Bueckers came off the bench Friday for the first time in her career, and her first basket since December was a memorable one. With the clock winding down at the end of the first quarter, she shook her defender and nearly lost the ball before collecting it and sinking an elbow jumper right at the buzzer.
Bueckers roared and raised her hands to amp up the student section before she was embraced by teammates on the bench.
"The first basket, it wouldn't be me if it wasn't something extra,'' she said. "So, I don't know, it was a lot of fun.''
Added Auriemma: "I said to [assistant coach] Jamelle [Elliott], 'You knew it had to end like that. You knew something like that had to happen, for her, at that particular time. Because that's just what happens. You can't explain it. She made a couple passes, she made a couple plays in the lane that only she can. She did what Paige does. She did Paige things."
Prior to her injury, Bueckers carried an outsized load for the Huskies, averaging a team-best 21.2 points, 6.2 assists, 5.5 rebounds and 2.7 steals through the first six games of the season. The Huskies started the year 5-1 with her in the lineup, losing to top-ranked South Carolina in the Bahamas Nov. 22, and they went 15-4 without her.
Bueckers played within herself Friday, but looked more and more comfortable creating her own shot and running in transition as the game went on. But the Huskies didn't need her to do much more. Five others scored in double figures, including freshman Azzi Fudd with a team-best 19 points -- a reflection of how much UConn has grown into a more balanced, multidimensional unit in Bueckers' absence.
"I'm just trying to do what I can to help this team win," Bueckers said. "I'm not really focused about me and getting back to the old me and doing what I did before because we're such a different team now. So whatever my team needs me to do, I'm going to try to do it."

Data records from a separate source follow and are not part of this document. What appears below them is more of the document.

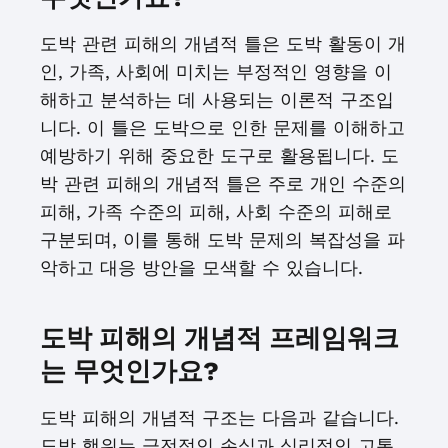
도박 관련 피해의 개념적 틀은 도박 활동이 개
인, 가족, 사회에 미치는 부정적인 영향을 이
해하고 분석하는 데 사용되는 이론적 구조입
니다. 이 틀은 도박으로 인한 문제를 이해하고
예방하기 위해 중요한 도구로 활용됩니다. 도
박 관련 피해의 개념적 틀은 주로 개인 수준의
피해, 가족 수준의 피해, 사회 수준의 피해로
구분되며, 이를 통해 도박 문제의 복잡성을 파
악하고 대응 방안을 모색할 수 있습니다.
도박 피해의 개념적 프레임워크
는 무엇인가요?
도박 피해의 개념적 구조는 다음과 같습니다.
도박 행위는 금전적인 손실과 심리적인 고통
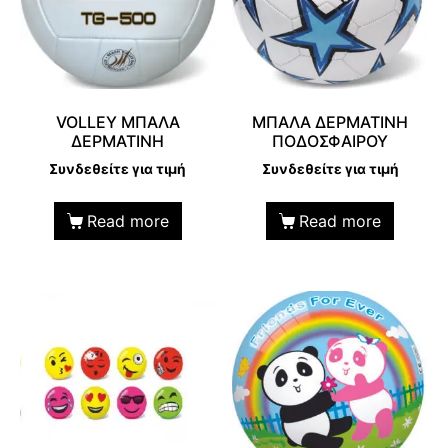
VOLLEY MΠΑΛΑ
ΜΠΑΛΑ ΔΕΡΜΑΤΙΝΗ
ΔΕΡΜΑΤΙΝΗ
ΠΟΔΟΣΦΑΙΡΟΥ
Συνδεθείτε για τιμή
Συνδεθείτε για τιμή
Read more
Read more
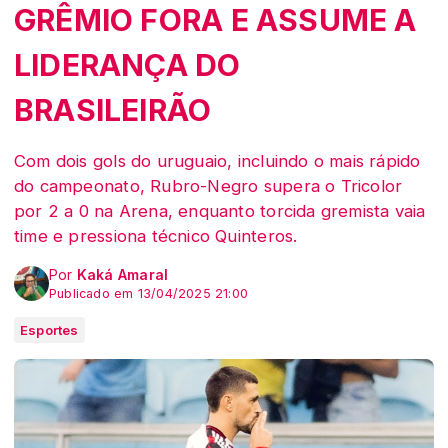
GRÊMIO FORA E ASSUME A
LIDERANÇA DO
BRASILEIRÃO
Com dois gols do uruguaio, incluindo o mais rápido
do campeonato, Rubro-Negro supera o Tricolor
por 2 a 0 na Arena, enquanto torcida gremista vaia
time e pressiona técnico Quinteros.
Por
Kaká Amaral
Publicado em 13/04/2025 21:00
Esportes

Both with and without Bueckers on the floor Friday, the Huskies hummed as if they'd played all year together, shooting 63.5% from the field and compiling 27 assists, both season-highs, on their way to securing their largest margin of victory in 2021-22.
"The team that she came back to was not the same team that she left," Auriemma said. "The team that she came back to is a better team, has a better understanding of what we're trying to do, has more players that can do more things than they could do the last time she played. She gives them confidence. A team's confidence sometimes wavers, goes up, down, but if you have somebody like Paige on the floor whose confidence never waivers, that kind of is infectious, and the rest of the team now knows there won't be any droughts."

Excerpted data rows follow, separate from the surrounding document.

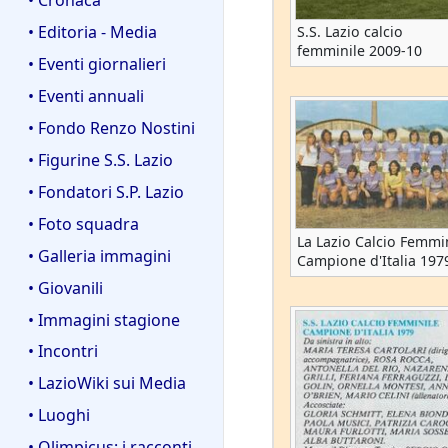
• Editoria - Media
S.S. Lazio calcio
femminile 2009-10
• Eventi giornalieri
• Eventi annuali
• Fondo Renzo Nostini
• Figurine S.S. Lazio
• Fondatori S.P. Lazio
• Foto squadra
La Lazio Calcio Femmi
• Galleria immagini
Campione d'Italia 197
• Giovanili
• Immagini stagione
• Incontri
• LazioWiki sui Media
• Luoghi
• Olimpicus: i racconti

UConn has one more regular-season game (Sunday versus Providence) as well as the Big East tournament to get Bueckers back into proper game mode and fully into the fold -- a scary prospect for the rest of the country considering the Huskies had already started to play their best basketball of the season before her return.
"Every other team is probably going to improve in the postseason," Auriemma said. "But we improved by who we added, and I don't know that anybody else is adding somebody like that."
Following their 75-56 win over then-No. 7 Tennessee earlier in February, UConn players warned that once finally healthy, they'd be "nasty" down the stretch.
So did Friday's blowout fit that description?
"Not yet," Fudd said. "We're going to get better."